Cleaning always depends on the nature of the materials being treated. Professional cleaners, for instance, know that carpet manufacturers use several types of fibers and that each type poses different cleaning challenges. Most people, however, cannot differentiate nylon from acrylic or polypropylene fibers.
Either made of natural or synthetic fibers, carpets come in a variety of textures and materials. Texture and materials determine the feeling of a carpet; but also the extent to which dirt and germs adhere to it. Likewise, the technology used in the manufacture of the carpet has an impact in the cleaning process.
Most carpets, for example, consist of at least two layers: a bottom sheet holds in place an upper stratum of knotted, woven or tufted fibers. Applying a heat treatment, manufacturers ensure that the fibers will retain their shape.
Synthetic, natural or blended?
Manufacturers choose fibers for economic and aesthetic reasons and take into account ease of dyeing, durability, resistance and costs. Natural fibers (long strands of material that can be found in plants and animals), for example, can be easily dyed, although generally more expensive than synthetic materials.
The most commonly used natural fibers are: wool, for the upper layer; cotton, for the edges (of rugs); and jute or hemp for the bottom layer.
Expensive, but long-lasting and abundant, wool is usually blended with synthetic fibers. Commercial cleaning services should avoid heat and bleaching products when cleaning wool-made carpets and rugs; otherwise, the structure will be irreversibly damaged.
Synthetic fibers are: polypropylene, nylon, polyester and acrylic.
Polypropylene (also known as olefin) combines resistance to stain and abrasion with a warmth feeling. As this colorfast material absorbs no water, office cleaning services can handle coffee, tea and similar waterborne stains without difficulty.
Unlike wool, olefin can be treated with bleach and lukewarm water thanks to its colorfast property. Dry cleaning, however, may swell polypropylene fibers and must be avoided.
Chemically related to wool (believe it or not), nylon fibers have positive-charged sites that attract negative-charged stains; i.e., nylon carpets show a tendency to stain. Manufacturers reduce the number of available dye sites with acid dye blockers, resins with negative charge that fill the spots. The acid dyes in beverage stains cannot attach themselves to the nylon strings.

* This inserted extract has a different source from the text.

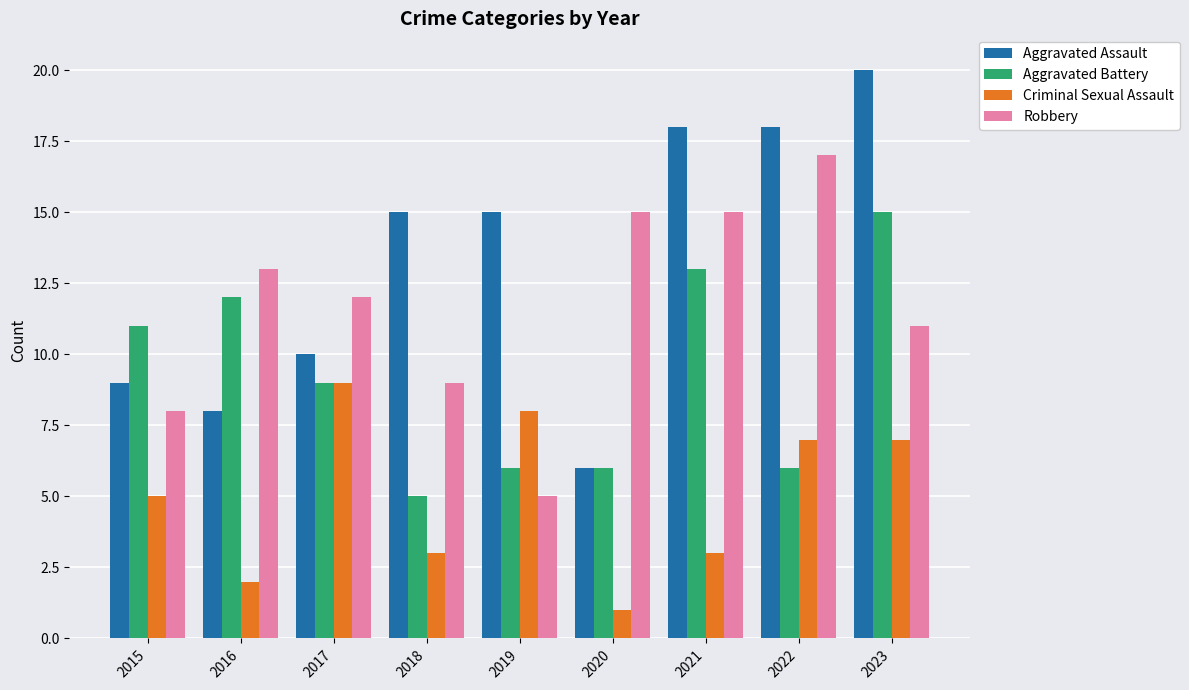

Rank the series at 2019 from lowest to highest value.

Robbery, Aggravated Battery, Criminal Sexual Assault, Aggravated Assault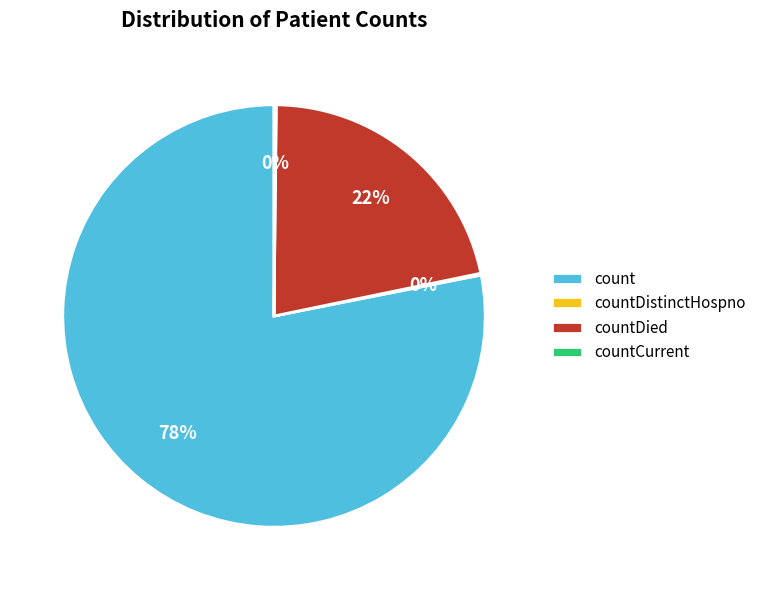

Is it true that count is 78% of the pie?

True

Carpet cleaners also must take into account the neutralizing effect of some bactericides and anti-static products. These chemicals have positive charge; if applied to a nylon carpet, they will only make it more prone to staining.
Should you clean it yourself or hire professional janitorial services? As you can see, carpet cleaning is more complicated than it seems. If you need to clean a large area carpet, first find out what materials it is made. Then, pick the right detergent solution and use adequate rinse procedure.
However, if you have no idea of the type of fibers or if you feel unsure about the adequate products, call a professional cleaning company. Efficient commercial and office cleaning services cost much less than having to replace an irreversibly damaged carpet.